The problem we tackled
Multimodal models already run in safety-critical applications, but the visual channel makes them vulnerable: an image is a continuous pixel space, an ideal carrier for adversarial perturbations, text hidden inside a picture, and cross-modal compositions. RLHF alignment, meanwhile, is mostly text-oriented and poorly covers attacks through vision, and retraining a model for each new vulnerability class is too expensive. So I was interested in inference-time defenses, the ones that change only the inference pipeline (input, prompt, repeated runs, output filtering) while leaving the weights untouched. The trouble is that each such method had previously been tested in isolation, on its own model and its own benchmark. We were the first to bring them onto one bench.
What and how we tested
We took three defenses at different stages: RapGuard (an adaptive defensive prompt driven by chain-of-thought reasoning), AdaShield (a prompt against text hidden in an image), and SmoothVLM (randomized smoothing that masks pixels and takes a majority vote over several runs). We compared six configurations, from "no defense" and a simple safety prompt up to the full S+A+R combination, across eight models (4B to 38B parameters) and seven benchmarks covering typographic injection, textual and multimodal jailbreaks, and adversarial patches.
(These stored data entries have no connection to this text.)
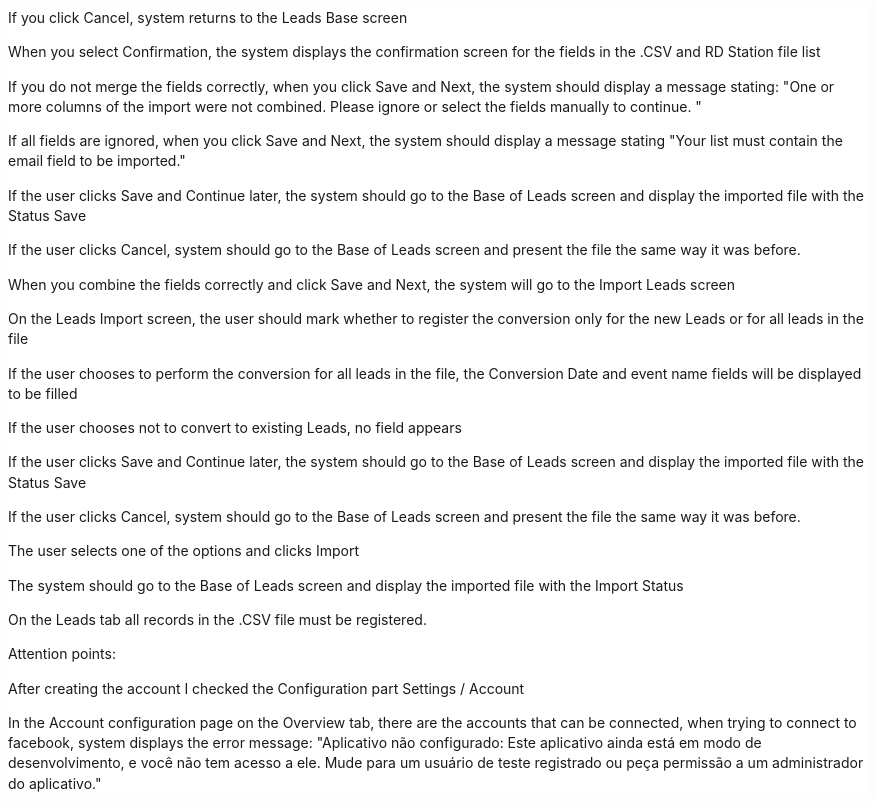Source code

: If you click Cancel, system returns to the Leads Base screen
	
	
When you select Confirmation, the system displays the confirmation screen for the fields in the .CSV and RD Station file list
	
		
If you do not merge the fields correctly, when you click Save and Next, the system should display a message stating: "One or more columns of the import were not combined. Please ignore or select the fields manually to continue. "
		
If all fields are ignored, when you click Save and Next, the system should display a message stating "Your list must contain the email field to be imported."
		
If the user clicks Save and Continue later, the system should go to the Base of Leads screen and display the imported file with the Status Save
		
If the user clicks Cancel, system should go to the Base of Leads screen and present the file the same way it was before.
	
	
When you combine the fields correctly and click Save and Next, the system 	will go to the Import Leads screen
 
	
On the Leads Import screen, the user should mark whether to register the 	conversion only for the new Leads or for all leads in the file
	
		
If the user chooses to perform the conversion for all leads in the file, the Conversion Date and event name fields will be displayed to be 		filled
		
If the user chooses not to convert to existing Leads, no field appears
		
If the user clicks Save and Continue later, the system should go to the Base of Leads screen and display the imported file with the Status Save
		
If the user clicks Cancel, system should go to the Base of Leads screen and present the file the same way it was before.
	
	
The user selects one of the options and clicks Import
	
The system 	should go to the Base of Leads screen and display the imported file with the Import Status
	
On the Leads tab all records in the .CSV file must be registered.
 
 
Attention points:
 
After creating the account I checked the Configuration part
Settings / Account
 

 
In the Account configuration page on the Overview tab, there are the accounts that can be connected, when trying to connect to facebook, system displays the error message: "Aplicativo não configurado: Este aplicativo ainda está em modo de desenvolvimento, e você não tem acesso a ele. Mude para um usuário de teste registrado ou peça permissão a um administrador do aplicativo."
To keep the comparison fair across very different benchmarks, we ran everything through the same keyword classifier and measured three numbers: the harmless rate (HR), the attack success rate (ASR), and the over-refusal rate on legitimate queries.
Five findings
The picture turned out to be down-to-earth. First: there is no universal defense, and what works depends on both a model's baseline safety and the attack type. Second: stacking everything is a bad idea. The full combination pushes over-refusal on benign queries to between 97% and 100%, and SmoothVLM on its own gives false-refusal rates of 99.2% to 100%, which makes the system unusable. Third: a simple safety prompt keeps utility intact (0 to 18.2% over-refusal, below 7% for five of the eight models) while still raising safety moderately, which makes it a good lightweight base layer. Fourth: different attack classes expose different weaknesses (typographic attacks hit InternVL, textual jailbreaks hit Qwen3-VL), so you cannot judge a defense on one benchmark. Fifth: in a preliminary whitebox PGD test, text-level defenses unexpectedly suppressed a gradient-based visual attack (ASR 25% to 0%), because they act at the output stage, where pixel-space optimization has limited reach.
What follows from this
The main practical lesson for me: there is no single "silver bullet," and a defense has to be chosen adaptively, fitted to the specific model and query stream rather than piled on indiscriminately. This comparative study is the empirical and methodological foundation for the adaptive MARS framework (part of B. Nutfullin's candidate dissertation), which selects and composes inference-time defenses to fit the situation. For me it continues the line of work on LLM safety, prompt injection, and operational security in multimodal and agentic AI.